* _Data entries_
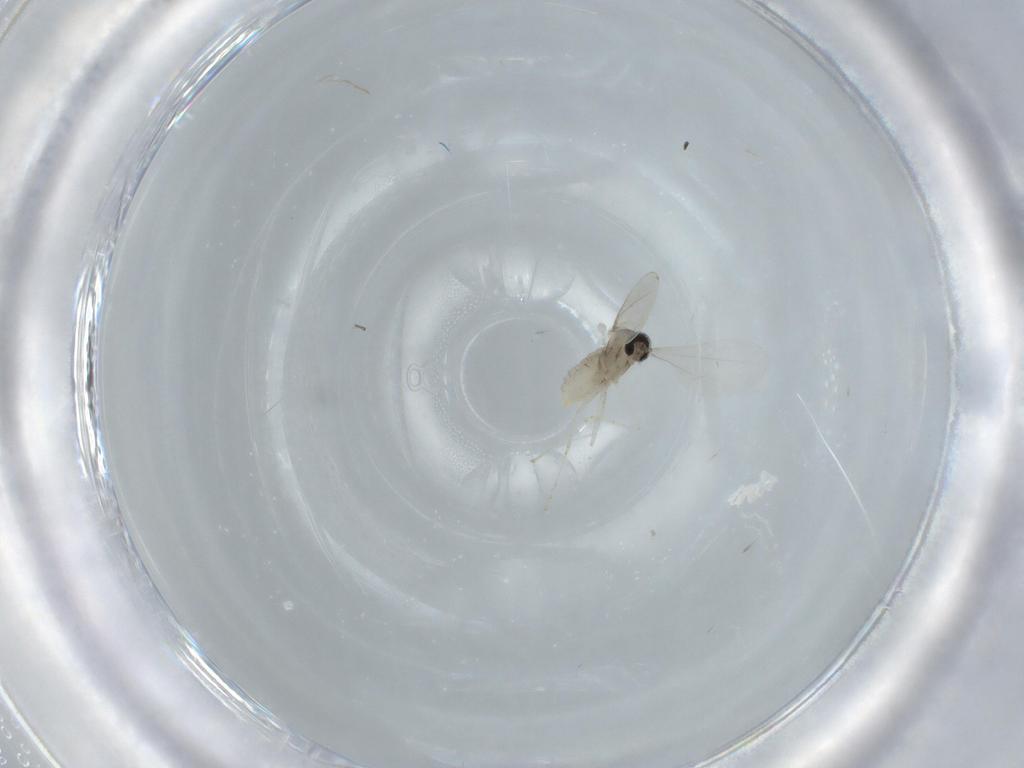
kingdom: Animalia
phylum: Arthropoda
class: Insecta
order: Diptera
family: Cecidomyiidae
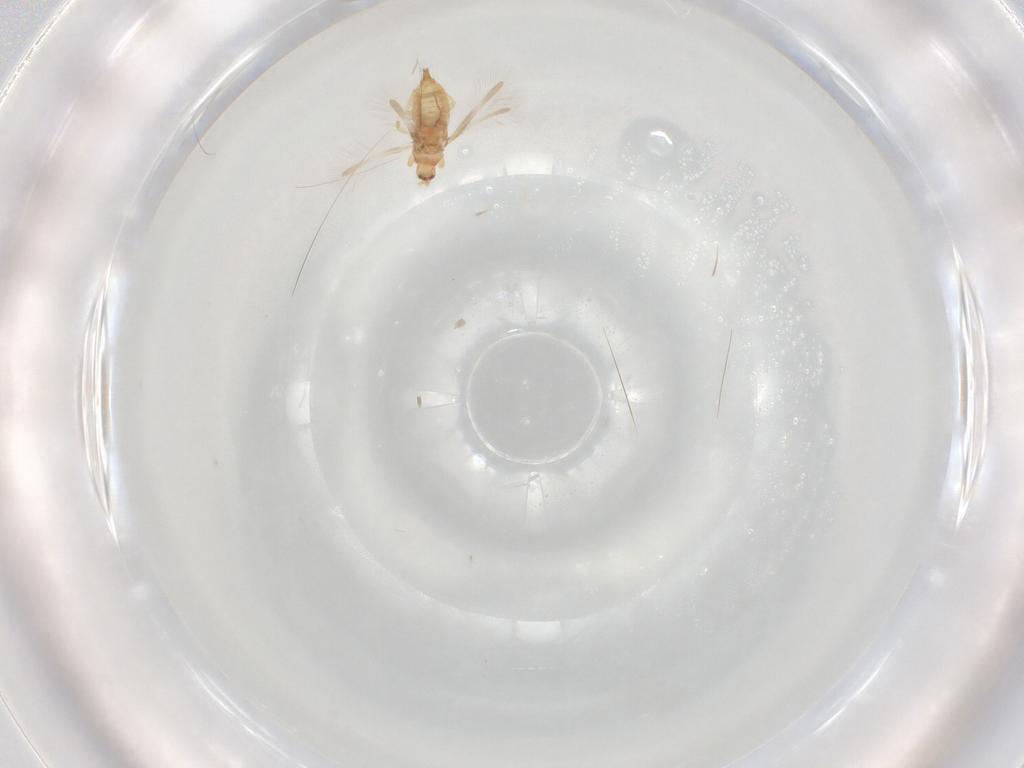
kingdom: Animalia
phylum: Arthropoda
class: Insecta
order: Thysanoptera
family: Phlaeothripidae
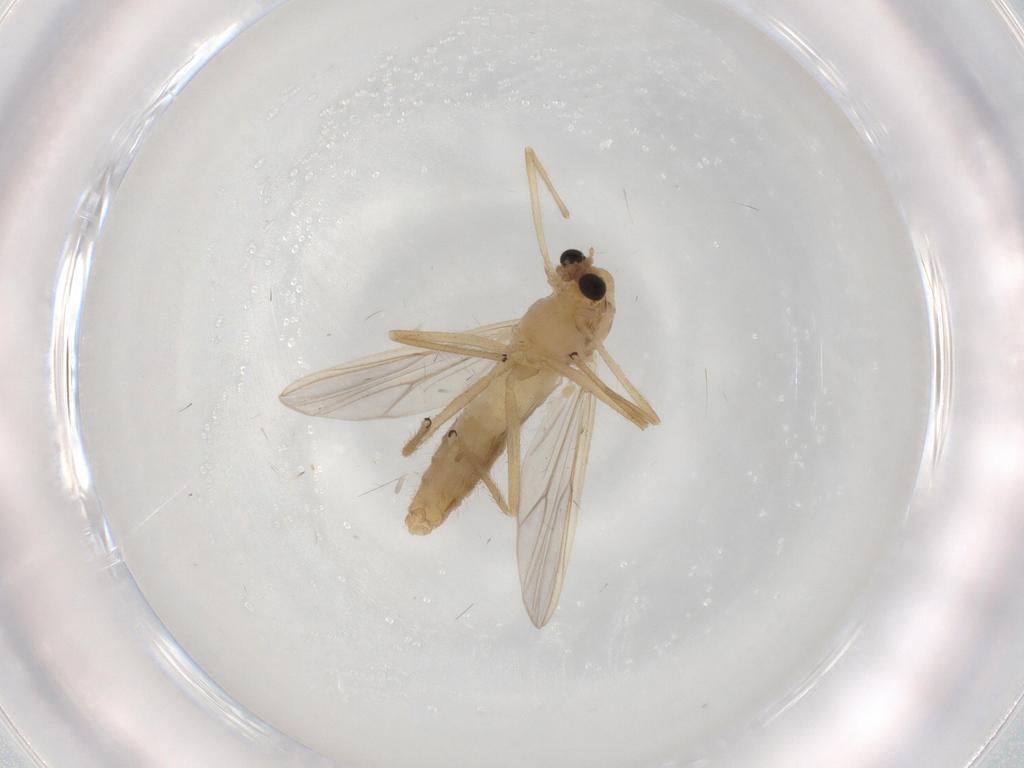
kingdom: Animalia
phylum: Arthropoda
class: Insecta
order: Diptera
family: Chironomidae
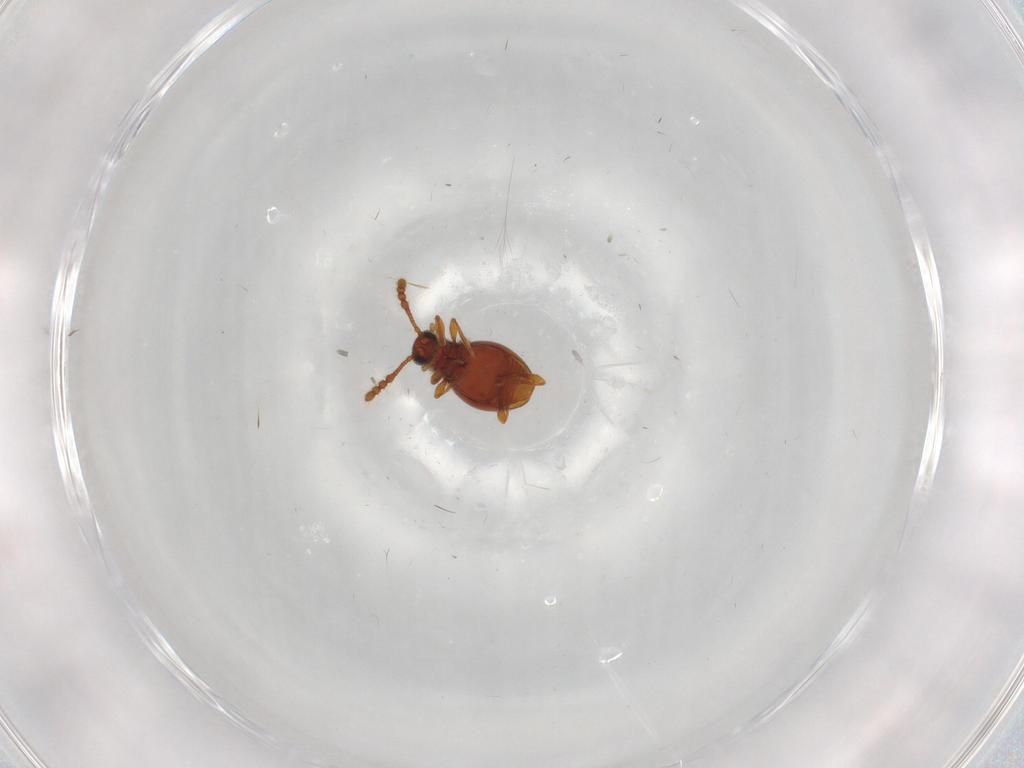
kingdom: Animalia
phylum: Arthropoda
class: Insecta
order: Coleoptera
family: Staphylinidae
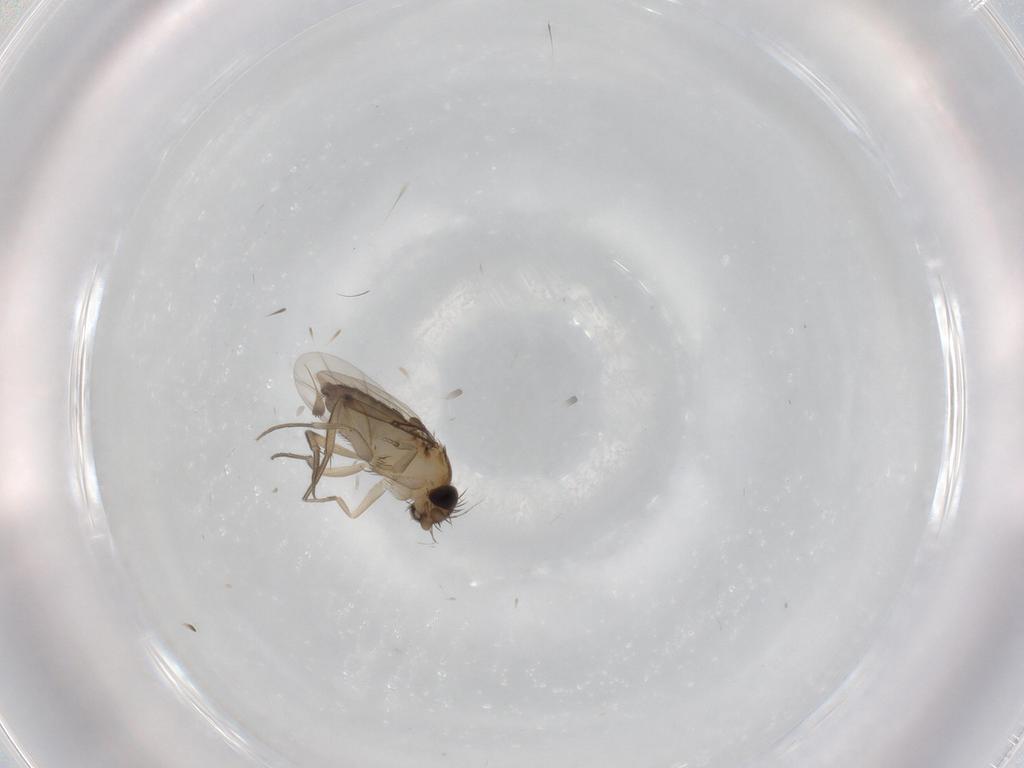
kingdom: Animalia
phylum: Arthropoda
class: Insecta
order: Diptera
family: Phoridae
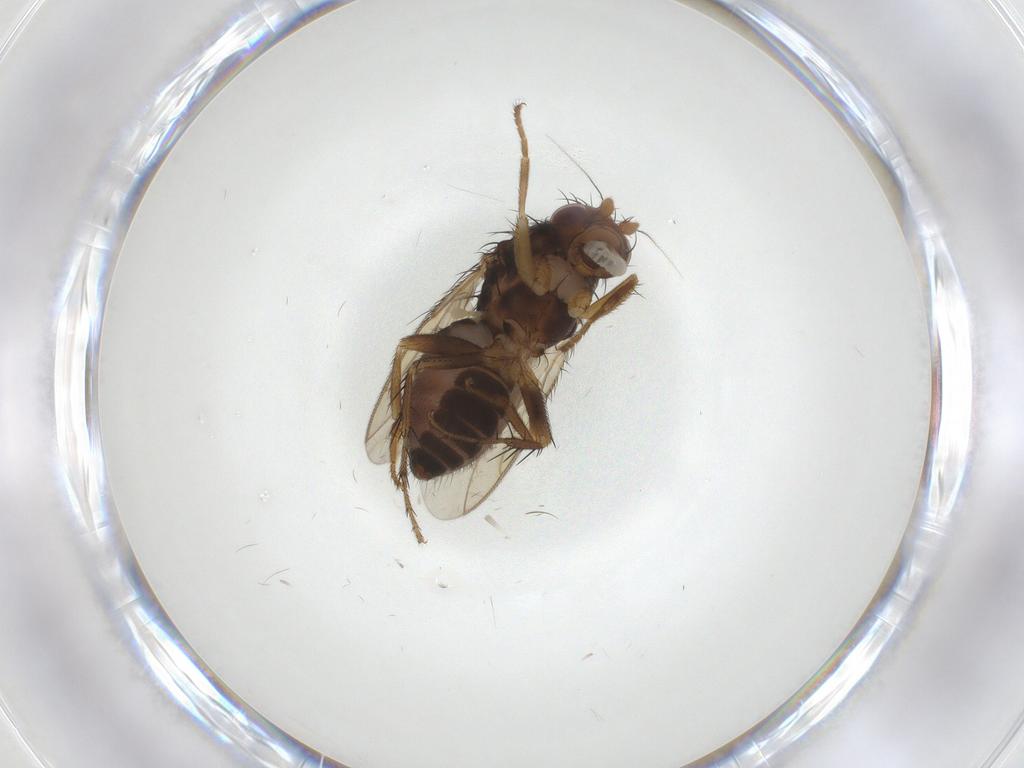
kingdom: Animalia
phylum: Arthropoda
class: Insecta
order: Diptera
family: Sphaeroceridae
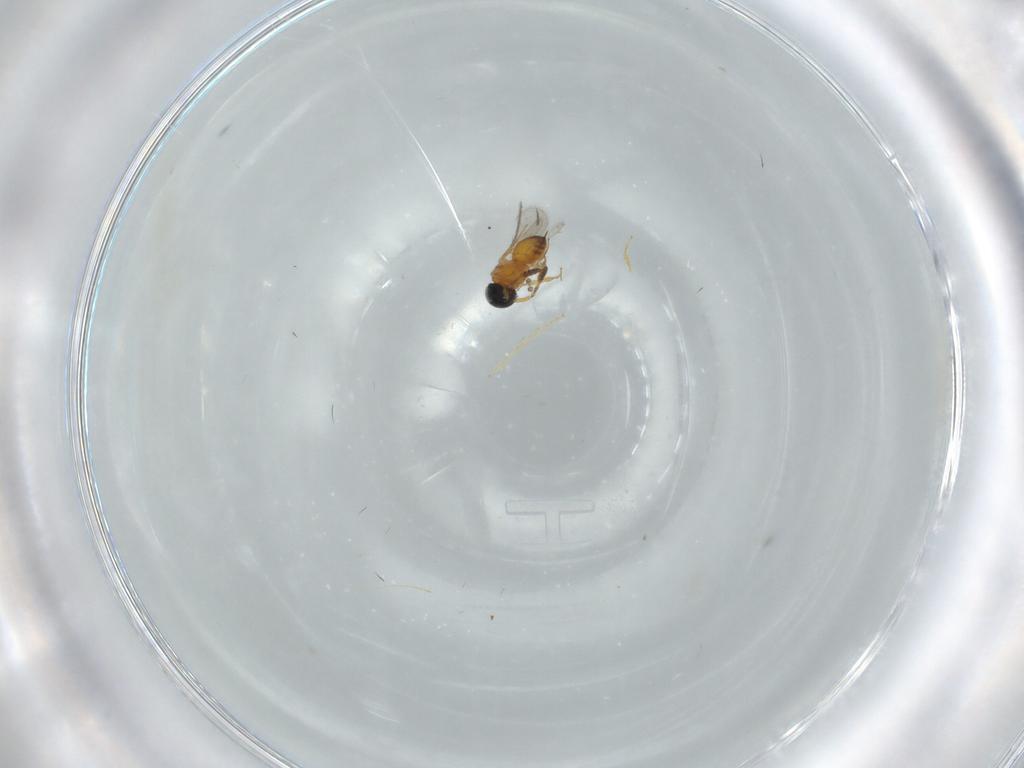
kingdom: Animalia
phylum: Arthropoda
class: Insecta
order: Hymenoptera
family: Scelionidae
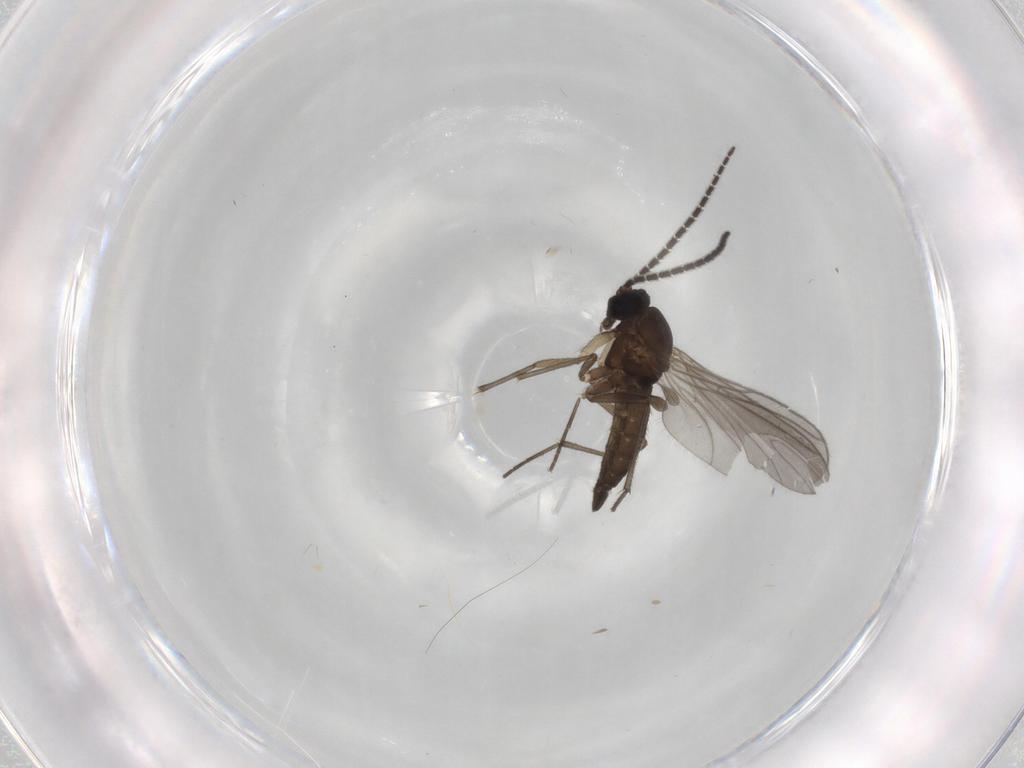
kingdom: Animalia
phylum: Arthropoda
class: Insecta
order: Diptera
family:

* _Given task_
Copy every line of the data above without changing anything, but leave the pictures out.

* _The response_
kingdom: Animalia
phylum: Arthropoda
class: Insecta
order: Diptera
family: Cecidomyiidae
kingdom: Animalia
phylum: Arthropoda
class: Insecta
order: Thysanoptera
family: Phlaeothripidae
kingdom: Animalia
phylum: Arthropoda
class: Insecta
order: Diptera
family: Chironomidae
kingdom: Animalia
phylum: Arthropoda
class: Insecta
order: Coleoptera
family: Staphylinidae
kingdom: Animalia
phylum: Arthropoda
class: Insecta
order: Diptera
family: Phoridae
kingdom: Animalia
phylum: Arthropoda
class: Insecta
order: Diptera
family: Sphaeroceridae
kingdom: Animalia
phylum: Arthropoda
class: Insecta
order: Hymenoptera
family: Scelionidae
kingdom: Animalia
phylum: Arthropoda
class: Insecta
order: Diptera
family:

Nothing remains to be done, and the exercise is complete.